The book is a kind of guide to the world of electronics, the nuances of its maintenance, upgrade and localization simple faults that anyone can use in everyday practice. How to repair a microwave oven, how to turn on a burnt-out lamp, how to improve cellular communication on long distances- these are some of the questions that are addressed in this publication. The author of the book shares with the reader invaluable experience in repairing and optimizing the operation of electronic devices.

Name: Secrets of foreign radio circuits. Textbook-reference book for masters and amateurs

The author refutes the common misconception that reading radio circuits and using them when repairing household equipment is accessible only to trained specialists. A large number of illustrations and examples, lively and accessible language of presentation make the book useful for readers with an initial level of knowledge of radio engineering. Special attention devoted to the designations and terms used in foreign literature and documentation for imported household appliances.
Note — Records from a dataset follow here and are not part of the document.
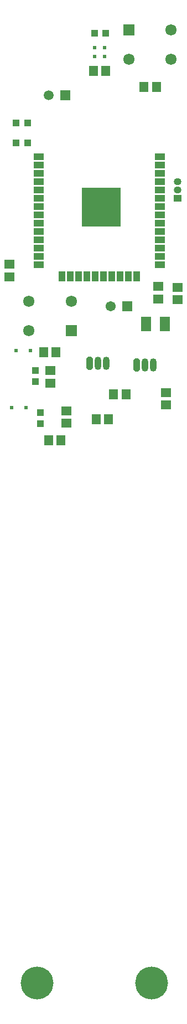
<source format=gbr>
G04 DipTrace 3.0.0.1*
G04 Âåðõíÿÿìàñêà.gbr*
%MOMM*%
G04 #@! TF.FileFunction,Soldermask,Top*
G04 #@! TF.Part,Single*
%AMOUTLINE0*
4,1,4,
-0.5,-0.75,
-0.5,0.75,
0.5,0.75,
0.5,-0.75,
-0.5,-0.75,
0*%
%AMOUTLINE2*
4,1,8,
-0.51,-0.75414,
-0.25414,-1.01,
0.25414,-1.01,
0.51,-0.75414,
0.51,0.75414,
0.25414,1.01,
-0.25414,1.01,
-0.51,0.75414,
-0.51,-0.75414,
0*%
%ADD25R,1.5X1.0*%
%ADD26R,6.0X6.0*%
%ADD51C,5.02*%
%ADD55C,1.72*%
%ADD57R,1.72X1.72*%
%ADD61C,1.52*%
%ADD63R,1.52X1.52*%
%ADD65O,1.17X1.07*%
%ADD67R,1.17X1.07*%
%ADD69C,1.544*%
%ADD71R,1.544X1.544*%
%ADD73O,1.02X2.02*%
%ADD79R,0.62X0.62*%
%ADD81R,1.52X2.22*%
%ADD83R,1.02X1.12*%
%ADD85R,1.32X1.52*%
%ADD87R,1.52X1.32*%
%ADD89R,1.12X1.02*%
%ADD93OUTLINE0*%
%ADD95OUTLINE2*%
%FSLAX35Y35*%
G04*
G71*
G90*
G75*
G01*
G04 TopMask*
%LPD*%
D89*
X2475000Y18450000D3*
X2645000D3*
X1450000Y17075000D3*
X1280000D3*
X1450000Y16775000D3*
X1280000D3*
D83*
X1575000Y13125000D3*
Y13295000D3*
X1650000Y12650000D3*
Y12480000D3*
D81*
X3550000Y14000000D3*
X3270000D3*
D79*
X1275000Y13600000D3*
X1495000D3*
X1425000Y12725000D3*
X1205000D3*
D25*
X1625000Y16175000D3*
Y16048000D3*
Y15921000D3*
Y15794000D3*
Y15667000D3*
Y15540000D3*
Y15413000D3*
Y15286000D3*
D93*
X3123000Y14731000D3*
D25*
X3475000Y14905000D3*
Y15032000D3*
Y15159000D3*
Y15286000D3*
Y15413000D3*
Y15540000D3*
Y15667000D3*
D93*
X2234000Y14731000D3*
D25*
X1625000Y15159000D3*
Y15032000D3*
Y14905000D3*
D93*
X1980000Y14731000D3*
X2107000D3*
D25*
X1625000Y16302000D3*
Y16429000D3*
Y16556000D3*
D93*
X2361000Y14731000D3*
X2488000D3*
X2615000D3*
X2996000D3*
X2869000D3*
X2742000D3*
D25*
X3475000Y15794000D3*
Y15921000D3*
Y16048000D3*
Y16175000D3*
Y16302000D3*
Y16429000D3*
Y16556000D3*
D26*
X2580000Y15786000D3*
D95*
X2400000Y13400000D3*
D73*
X2527000D3*
X2654000D3*
D71*
X2975000Y14275000D3*
D69*
X2721000D3*
D67*
X3750000Y15925000D3*
D65*
Y16050000D3*
Y16175000D3*
D63*
X2029000Y17500000D3*
D61*
X1775000D3*
D87*
X1175000Y14725000D3*
Y14915000D3*
X3450000Y14575000D3*
Y14385000D3*
X3570000Y12765000D3*
Y12955000D3*
D85*
X2770000Y12925000D3*
X2960000D3*
D87*
X3750000Y14375000D3*
Y14565000D3*
D85*
X2650000Y17875000D3*
X2460000D3*
X1700000Y13575000D3*
X1890000D3*
D87*
X1800000Y13100000D3*
Y13290000D3*
D85*
X1775000Y12225000D3*
X1965000D3*
D87*
X2050000Y12675000D3*
Y12485000D3*
D85*
X2500000Y12550000D3*
X2690000D3*
X3425000Y17625000D3*
X3235000D3*
D57*
X2125000Y13900000D3*
D55*
Y14350000D3*
X1475000D3*
Y13900000D3*
D57*
X3000000Y18500000D3*
D55*
Y18050000D3*
X3650000D3*
Y18500000D3*
D79*
X2475000Y18225000D3*
X2635000D3*
Y18095000D3*
X2475000D3*
D95*
X3125000Y13375000D3*
D73*
X3252000D3*
X3379000D3*
D51*
X1600000Y3925000D3*
X3350000D3*
M02*

</source>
Name: Entertaining electronics - 3rd ed., revised. and additional
Author(s): Revich Yu. V.

On practical examples describes how to design, debug and manufacture electronic devices at home. From physical foundations electronics, descriptions of the design and operating principles of various radio-electronic components, advice on equipping a home laboratory, the author moves on to specific analog and digital circuits, including devices based on microcontrollers. Basic information on metrology and theoretical foundations electronics. Given a set practical recommendations: from principles proper organization power supply before receiving information about devices and purchasing components in relation to Russian conditions.

Name: Radio amateurs - rural club

Year: 1983

The purpose, operation, design, manufacture and installation of a large number of simple amateur radio structures intended for use in club work in rural areas are described: television and radio antennas, sound equipment (low-frequency amplifiers for various purposes and attachments for them, power supplies for devices, loudspeakers, electronic attachments for an electric guitar, various electrified devices for a rural disco), etc. Most of the designs given in the book are designed to be made from widely used parts that are still available to radio amateurs and are intended to be repeated by inexperienced radio amateurs.